WHAT YOU NEED TO DO: Copy the lines below word for word, skipping any image.

Page images and extracted text:
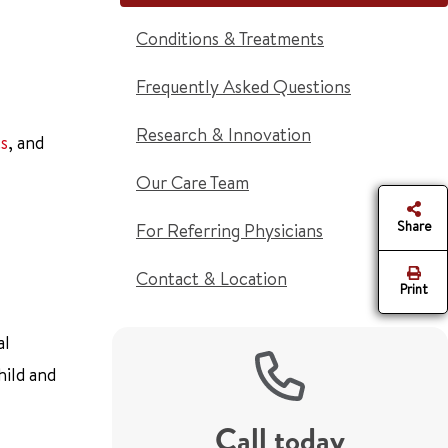
Conditions & Treatments
Frequently Asked Questions
Research & Innovation
s
, and
Our Care Team
Share
For Referring Physicians
Contact & Location
Print
al
hild and
Call today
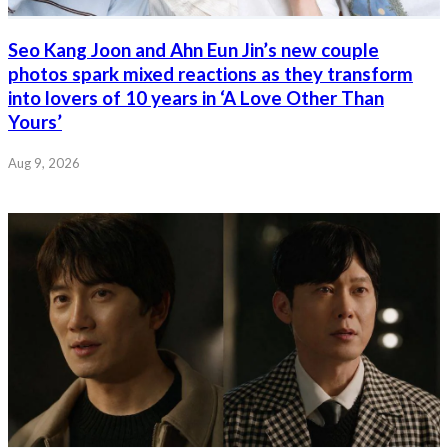
Seo Kang Joon and Ahn Eun Jin’s new couple
photos spark mixed reactions as they transform
into lovers of 10 years in ‘A Love Other Than
Yours’
Aug 9, 2026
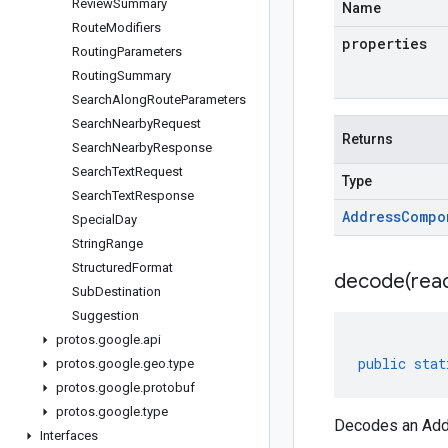
Review
Summary
Name
Route
Modifiers
properties
Routing
Parameters
Routing
Summary
Search
Along
Route
Parameters
Search
Nearby
Request
Returns
Search
Nearby
Response
Search
Text
Request
Type
Search
Text
Response
Address
Compo
Special
Day
String
Range
Structured
Format
decode(
rea
Sub
Destination
Suggestion
protos
.
google
.
api
public
stat
protos
.
google
.
geo
.
type
protos
.
google
.
protobuf
protos
.
google
.
type
Decodes an Addr
Interfaces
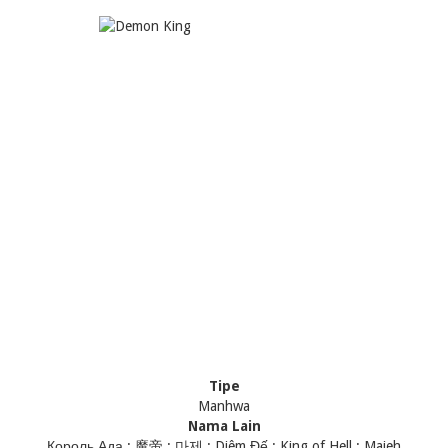
Tipe
Manhwa
Nama Lain
Король Ада ; 魔帝 ; 마제 ; Diêm Đế ; King of Hell ; Majeh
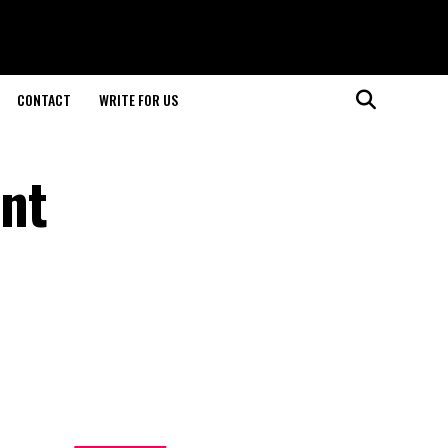
CONTACT
WRITE FOR US
nt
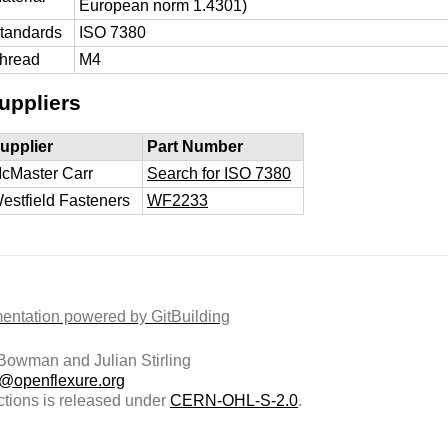
European norm 1.4301)
tandards
ISO 7380
hread
M4
uppliers
upplier
Part Number
cMaster Carr
Search for ISO 7380
estfield Fasteners
WF2233
ntation powered by GitBuilding
owman and Julian Stirling
t@openflexure.org
ctions is released under
CERN-OHL-S-2.0
.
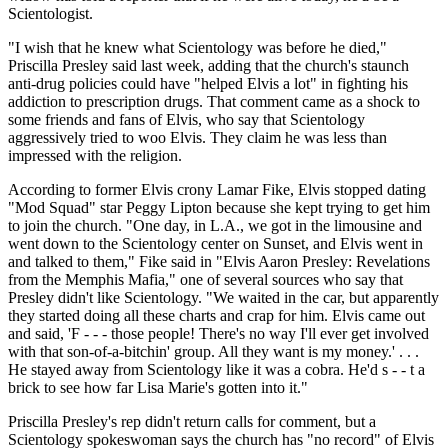
Scientologist.
"I wish that he knew what Scientology was before he died,"
Priscilla Presley said last week, adding that the church's staunch
anti-drug policies could have "helped Elvis a lot" in fighting his
addiction to prescription drugs. That comment came as a shock to
some friends and fans of Elvis, who say that Scientology
aggressively tried to woo Elvis. They claim he was less than
impressed with the religion.
According to former Elvis crony Lamar Fike, Elvis stopped dating
"Mod Squad" star Peggy Lipton because she kept trying to get him
to join the church. "One day, in L.A., we got in the limousine and
went down to the Scientology center on Sunset, and Elvis went in
and talked to them," Fike said in "Elvis Aaron Presley: Revelations
from the Memphis Mafia," one of several sources who say that
Presley didn't like Scientology. "We waited in the car, but apparently
they started doing all these charts and crap for him. Elvis came out
and said, 'F - - - those people! There's no way I'll ever get involved
with that son-of-a-bitchin' group. All they want is my money.' . . .
He stayed away from Scientology like it was a cobra. He'd s - - t a
brick to see how far Lisa Marie's gotten into it."
Priscilla Presley's rep didn't return calls for comment, but a
Scientology spokeswoman says the church has "no record" of Elvis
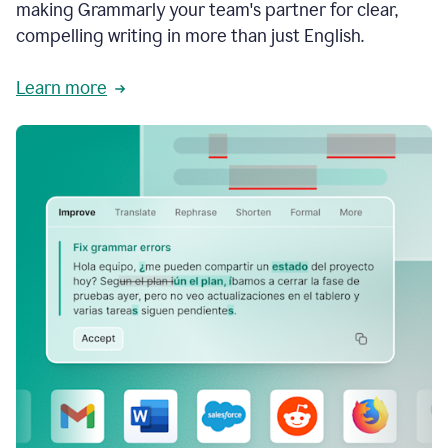
making Grammarly your team's partner for clear,
compelling writing in more than just English.
Learn more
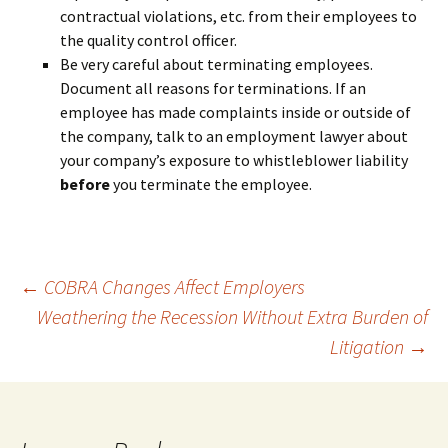
contractual violations, etc. from their employees to
the quality control officer.
Be very careful about terminating employees.
Document all reasons for terminations. If an
employee has made complaints inside or outside of
the company, talk to an employment lawyer about
your company’s exposure to whistleblower liability
before
you terminate the employee.
Post
←
COBRA Changes Affect Employers
Weathering the Recession Without Extra Burden of
Litigation
→
navigation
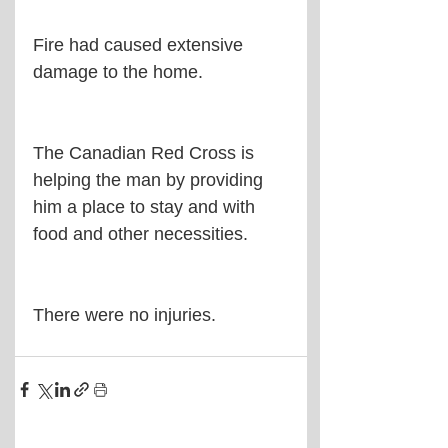
Fire had caused extensive 
damage to the home.
The Canadian Red Cross is 
helping the man by providing 
him a place to stay and with 
food and other necessities.
There were no injuries.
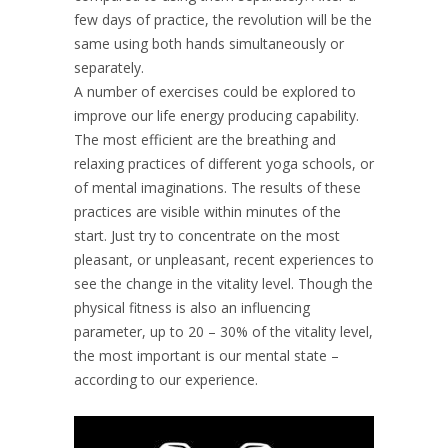
few days of practice, the revolution will be the
same using both hands simultaneously or
separately.
A number of exercises could be explored to
improve our life energy producing capability.
The most efficient are the breathing and
relaxing practices of different yoga schools, or
of mental imaginations. The results of these
practices are visible within minutes of the
start. Just try to concentrate on the most
pleasant, or unpleasant, recent experiences to
see the change in the vitality level. Though the
physical fitness is also an influencing
parameter, up to 20 – 30% of the vitality level,
the most important is our mental state –
according to our experience.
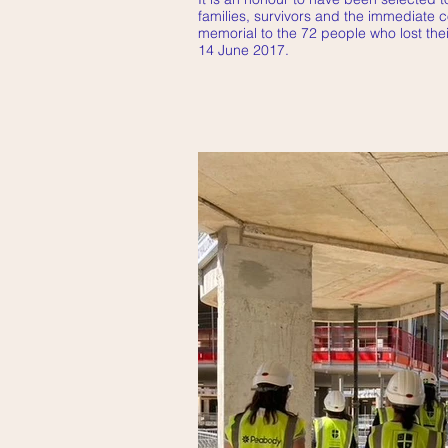
families, survivors and the immediate 
memorial to the 72 people who lost their
14 June 2017.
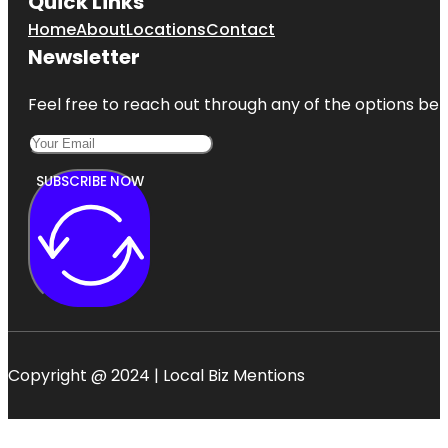
Quick Links
Home
About
Locations
Contact
Newsletter
Feel free to reach out through any of the options belo
SUBSCRIBE NOW
Copyright @ 2024 | Local Biz Mentions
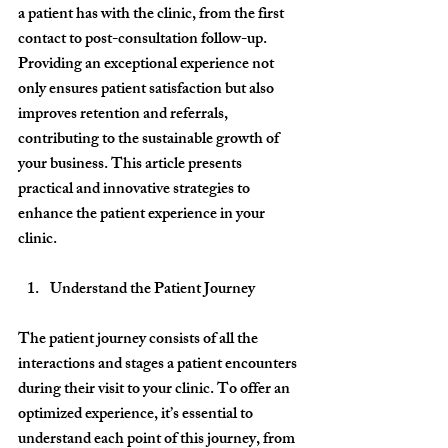
a patient has with the clinic, from the first 
contact to post-consultation follow-up.
Providing an exceptional experience not 
only ensures patient satisfaction but also 
improves retention and referrals, 
contributing to the sustainable growth of 
your business. This article presents 
practical and innovative strategies to 
enhance the patient experience in your 
clinic.
Understand the Patient Journey
The patient journey consists of all the 
interactions and stages a patient encounters 
during their visit to your clinic. To offer an 
optimized experience, it’s essential to 
understand each point of this journey, from 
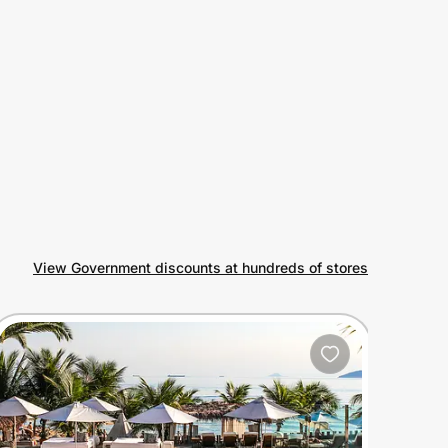
View Government discounts at hundreds of stores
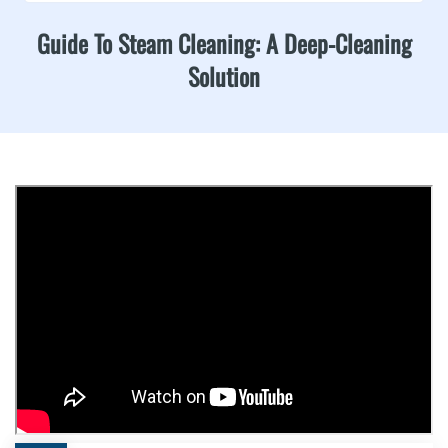
Guide To Steam Cleaning: A Deep-Cleaning
Solution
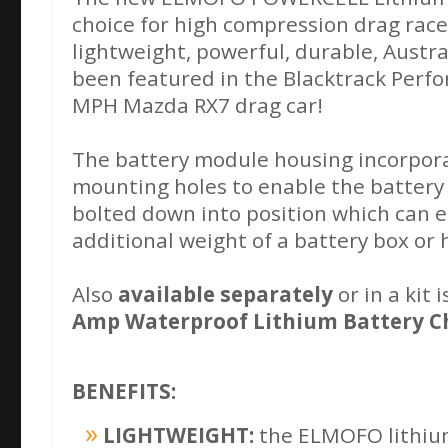
choice for high compression drag race 
lightweight, powerful, durable, Austr
been featured in the Blacktrack Perf
MPH Mazda RX7 drag car!
The battery module housing incorpor
mounting holes to enable the battery
bolted down into position which can e
additional weight of a battery box or
Also
available separately
or in a kit
Amp Waterproof Lithium Battery C
BENEFITS:
LIGHTWEIGHT:
the ELMOFO lithium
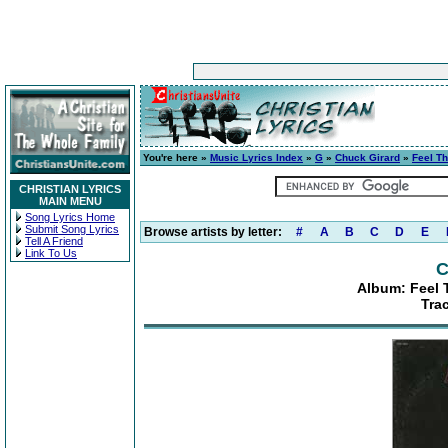
You're here »
Music Lyrics Index
»
G
»
Chuck Girard
»
Feel Th
CHRISTIAN LYRICS
MAIN MENU
Song Lyrics Home
Submit Song Lyrics
Browse artists by letter:
#
A
B
C
D
E
Tell A Friend
Link To Us
C
Album: Feel 
Tra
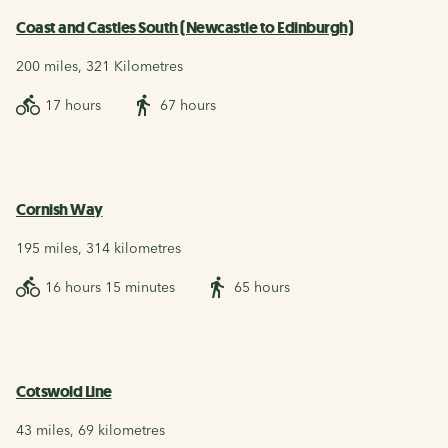
Coast and Castles South (Newcastle to Edinburgh)
200 miles, 321 Kilometres
17 hours
67 hours
Cornish Way
195 miles, 314 kilometres
16 hours 15 minutes
65 hours
Cotswold Line
43 miles, 69 kilometres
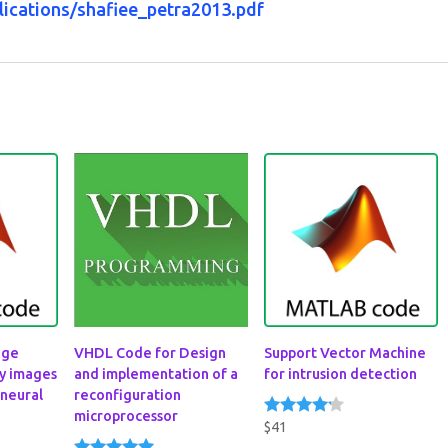
lications/shafiee_petra2013.pdf
dge
VHDL Code for Design
Support Vector Machine
sy images
and implementation of a
for intrusion detection
 neural
reconfiguration
microprocessor
$
41
Rated
4.00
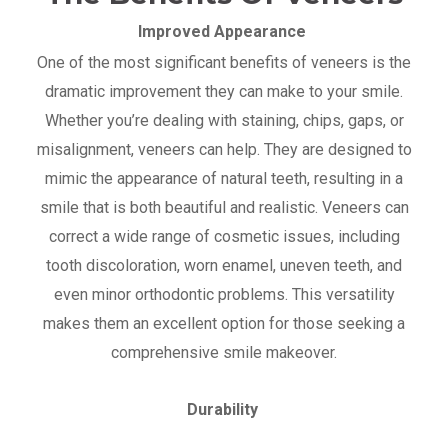
Improved Appearance
One of the most significant benefits of veneers is the
dramatic improvement they can make to your smile.
Whether you’re dealing with staining, chips, gaps, or
misalignment, veneers can help. They are designed to
mimic the appearance of natural teeth, resulting in a
smile that is both beautiful and realistic. Veneers can
correct a wide range of cosmetic issues, including
tooth discoloration, worn enamel, uneven teeth, and
even minor orthodontic problems. This versatility
makes them an excellent option for those seeking a
comprehensive smile makeover.
Durability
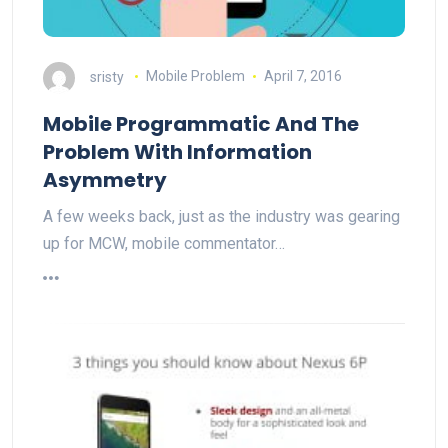
sristy
Mobile Problem
April 7, 2016
Mobile Programmatic And The
Problem With Information
Asymmetry
A few weeks back, just as the industry was gearing
up for MCW, mobile commentator…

TASK ANSWER:
Conditions & Treatments
Frequently Asked Questions
Research & Innovation
s
, and
Our Care Team
Share
For Referring Physicians
Contact & Location
Print
al
hild and
Call today
Seo Kang Joon and Ahn Eun Jin’s new couple
photos spark mixed reactions as they transform
into lovers of 10 years in ‘A Love Other Than
Yours’
Aug 9, 2026
Review
Summary
Name
Route
Modifiers
properties
Routing
Parameters
Routing
Summary
Search
Along
Route
Parameters
Search
Nearby
Request
Returns
Search
Nearby
Response
Search
Text
Request
Type
Search
Text
Response
Address
Compo
Special
Day
String
Range
Structured
Format
decode(
rea
Sub
Destination
Suggestion
protos
.
google
.
api
public
stat
protos
.
google
.
geo
.
type
protos
.
google
.
protobuf
protos
.
google
.
type
Decodes an Addr
Interfaces
Tipe
Manhwa
Nama Lain
Король Ада ; 魔帝 ; 마제 ; Diêm Đế ; King of Hell ; Majeh
CONTACT
WRITE FOR US
nt
European norm 1.4301)
tandards
ISO 7380
hread
M4
uppliers
upplier
Part Number
cMaster Carr
Search for ISO 7380
estfield Fasteners
WF2233
ntation powered by GitBuilding
owman and Julian Stirling
t@openflexure.org
ctions is released under
CERN-OHL-S-2.0
.
Scientologist.
"I wish that he knew what Scientology was before he died,"
Priscilla Presley said last week, adding that the church's staunch
anti-drug policies could have "helped Elvis a lot" in fighting his
addiction to prescription drugs. That comment came as a shock to
some friends and fans of Elvis, who say that Scientology
aggressively tried to woo Elvis. They claim he was less than
impressed with the religion.
According to former Elvis crony Lamar Fike, Elvis stopped dating
"Mod Squad" star Peggy Lipton because she kept trying to get him
to join the church. "One day, in L.A., we got in the limousine and
went down to the Scientology center on Sunset, and Elvis went in
and talked to them," Fike said in "Elvis Aaron Presley: Revelations
from the Memphis Mafia," one of several sources who say that
Presley didn't like Scientology. "We waited in the car, but apparently
they started doing all these charts and crap for him. Elvis came out
and said, 'F - - - those people! There's no way I'll ever get involved
with that son-of-a-bitchin' group. All they want is my money.' . . .
He stayed away from Scientology like it was a cobra. He'd s - - t a
brick to see how far Lisa Marie's gotten into it."
Priscilla Presley's rep didn't return calls for comment, but a
Scientology spokeswoman says the church has "no record" of Elvis
making Grammarly your team's partner for clear,
compelling writing in more than just English.
Learn more
contractual violations, etc. from their employees to
the quality control officer.
Be very careful about terminating employees.
Document all reasons for terminations. If an
employee has made complaints inside or outside of
the company, talk to an employment lawyer about
your company’s exposure to whistleblower liability
before
you terminate the employee.
Post
←
COBRA Changes Affect Employers
Weathering the Recession Without Extra Burden of
Litigation
→
navigation
Fire had caused extensive 
damage to the home.
The Canadian Red Cross is 
helping the man by providing 
him a place to stay and with 
food and other necessities.
There were no injuries.
few days of practice, the revolution will be the
same using both hands simultaneously or
separately.
A number of exercises could be explored to
improve our life energy producing capability.
The most efficient are the breathing and
relaxing practices of different yoga schools, or
of mental imaginations. The results of these
practices are visible within minutes of the
start. Just try to concentrate on the most
pleasant, or unpleasant, recent experiences to
see the change in the vitality level. Though the
physical fitness is also an influencing
parameter, up to 20 – 30% of the vitality level,
the most important is our mental state –
according to our experience.
families, survivors and the immediate 
memorial to the 72 people who lost their
14 June 2017.
Quick Links
Home
About
Locations
Contact
Newsletter
Feel free to reach out through any of the options belo
SUBSCRIBE NOW
Copyright @ 2024 | Local Biz Mentions
a patient has with the clinic, from the first 
contact to post-consultation follow-up.
Providing an exceptional experience not 
only ensures patient satisfaction but also 
improves retention and referrals, 
contributing to the sustainable growth of 
your business. This article presents 
practical and innovative strategies to 
enhance the patient experience in your 
clinic.
Understand the Patient Journey
The patient journey consists of all the 
interactions and stages a patient encounters 
during their visit to your clinic. To offer an 
optimized experience, it’s essential to 
understand each point of this journey, from 
View Government discounts at hundreds of stores
Guide To Steam Cleaning: A Deep-Cleaning
Solution
choice for high compression drag race 
lightweight, powerful, durable, Austr
been featured in the Blacktrack Perf
MPH Mazda RX7 drag car!
The battery module housing incorpor
mounting holes to enable the battery
bolted down into position which can e
additional weight of a battery box or
Also
available separately
or in a kit
Amp Waterproof Lithium Battery C
BENEFITS:
LIGHTWEIGHT:
the ELMOFO lithium
You're here »
Music Lyrics Index
»
G
»
Chuck Girard
»
Feel Th
CHRISTIAN LYRICS
MAIN MENU
Song Lyrics Home
Submit Song Lyrics
Browse artists by letter:
#
A
B
C
D
E
Tell A Friend
Link To Us
C
Album: Feel 
Tra
Coast and Castles South (Newcastle to Edinburgh)
200 miles, 321 Kilometres
17 hours
67 hours
Cornish Way
195 miles, 314 kilometres
16 hours 15 minutes
65 hours
Cotswold Line
43 miles, 69 kilometres
lications/shafiee_petra2013.pdf
dge
VHDL Code for Design
Support Vector Machine
sy images
and implementation of a
for intrusion detection
 neural
reconfiguration
microprocessor
$
41
Rated
4.00
Improved Appearance
One of the most significant benefits of veneers is the
dramatic improvement they can make to your smile.
Whether you’re dealing with staining, chips, gaps, or
misalignment, veneers can help. They are designed to
mimic the appearance of natural teeth, resulting in a
smile that is both beautiful and realistic. Veneers can
correct a wide range of cosmetic issues, including
tooth discoloration, worn enamel, uneven teeth, and
even minor orthodontic problems. This versatility
makes them an excellent option for those seeking a
comprehensive smile makeover.
Durability
sristy
Mobile Problem
April 7, 2016
Mobile Programmatic And The
Problem With Information
Asymmetry
A few weeks back, just as the industry was gearing
up for MCW, mobile commentator…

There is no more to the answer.